Source records
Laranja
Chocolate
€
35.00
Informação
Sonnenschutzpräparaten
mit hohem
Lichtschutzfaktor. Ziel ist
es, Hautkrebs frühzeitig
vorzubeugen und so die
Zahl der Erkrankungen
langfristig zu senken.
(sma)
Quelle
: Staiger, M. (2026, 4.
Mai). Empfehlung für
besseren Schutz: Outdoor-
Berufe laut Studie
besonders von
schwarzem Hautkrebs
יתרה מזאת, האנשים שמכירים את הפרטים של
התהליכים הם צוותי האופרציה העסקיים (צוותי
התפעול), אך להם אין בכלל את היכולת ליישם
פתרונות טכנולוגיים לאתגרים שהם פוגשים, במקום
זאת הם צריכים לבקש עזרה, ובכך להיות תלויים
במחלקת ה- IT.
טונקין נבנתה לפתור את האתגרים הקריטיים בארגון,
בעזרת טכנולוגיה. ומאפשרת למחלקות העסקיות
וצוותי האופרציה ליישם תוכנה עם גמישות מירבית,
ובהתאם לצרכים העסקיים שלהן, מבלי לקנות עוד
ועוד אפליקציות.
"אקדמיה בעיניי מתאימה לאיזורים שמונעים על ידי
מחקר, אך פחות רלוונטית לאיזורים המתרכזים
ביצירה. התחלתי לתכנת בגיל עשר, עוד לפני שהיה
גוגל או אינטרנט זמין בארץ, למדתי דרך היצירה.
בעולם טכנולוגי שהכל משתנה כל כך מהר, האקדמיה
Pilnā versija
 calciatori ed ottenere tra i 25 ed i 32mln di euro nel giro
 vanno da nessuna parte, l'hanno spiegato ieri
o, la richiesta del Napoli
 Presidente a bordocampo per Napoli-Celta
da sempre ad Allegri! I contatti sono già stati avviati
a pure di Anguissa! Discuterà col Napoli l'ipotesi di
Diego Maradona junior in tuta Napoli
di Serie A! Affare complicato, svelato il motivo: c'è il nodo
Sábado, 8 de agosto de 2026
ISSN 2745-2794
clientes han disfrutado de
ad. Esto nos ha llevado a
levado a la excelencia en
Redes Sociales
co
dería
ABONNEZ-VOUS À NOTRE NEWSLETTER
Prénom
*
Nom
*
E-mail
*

▶ **About this task**
Reproduce every line of the listing above, replacing each "Napoli" with "Roma" and leaving everything else unchanged.

▶ **Worked solution**
Laranja
Chocolate
€
35.00
Informação
Sonnenschutzpräparaten
mit hohem
Lichtschutzfaktor. Ziel ist
es, Hautkrebs frühzeitig
vorzubeugen und so die
Zahl der Erkrankungen
langfristig zu senken.
(sma)
Quelle
: Staiger, M. (2026, 4.
Mai). Empfehlung für
besseren Schutz: Outdoor-
Berufe laut Studie
besonders von
schwarzem Hautkrebs
יתרה מזאת, האנשים שמכירים את הפרטים של
התהליכים הם צוותי האופרציה העסקיים (צוותי
התפעול), אך להם אין בכלל את היכולת ליישם
פתרונות טכנולוגיים לאתגרים שהם פוגשים, במקום
זאת הם צריכים לבקש עזרה, ובכך להיות תלויים
במחלקת ה- IT.
טונקין נבנתה לפתור את האתגרים הקריטיים בארגון,
בעזרת טכנולוגיה. ומאפשרת למחלקות העסקיות
וצוותי האופרציה ליישם תוכנה עם גמישות מירבית,
ובהתאם לצרכים העסקיים שלהן, מבלי לקנות עוד
ועוד אפליקציות.
"אקדמיה בעיניי מתאימה לאיזורים שמונעים על ידי
מחקר, אך פחות רלוונטית לאיזורים המתרכזים
ביצירה. התחלתי לתכנת בגיל עשר, עוד לפני שהיה
גוגל או אינטרנט זמין בארץ, למדתי דרך היצירה.
בעולם טכנולוגי שהכל משתנה כל כך מהר, האקדמיה
Pilnā versija
 calciatori ed ottenere tra i 25 ed i 32mln di euro nel giro
 vanno da nessuna parte, l'hanno spiegato ieri
o, la richiesta del Roma
 Presidente a bordocampo per Roma-Celta
da sempre ad Allegri! I contatti sono già stati avviati
a pure di Anguissa! Discuterà col Roma l'ipotesi di
Diego Maradona junior in tuta Roma
di Serie A! Affare complicato, svelato il motivo: c'è il nodo
Sábado, 8 de agosto de 2026
ISSN 2745-2794
clientes han disfrutado de
ad. Esto nos ha llevado a
levado a la excelencia en
Redes Sociales
co
dería
ABONNEZ-VOUS À NOTRE NEWSLETTER
Prénom
*
Nom
*
E-mail
*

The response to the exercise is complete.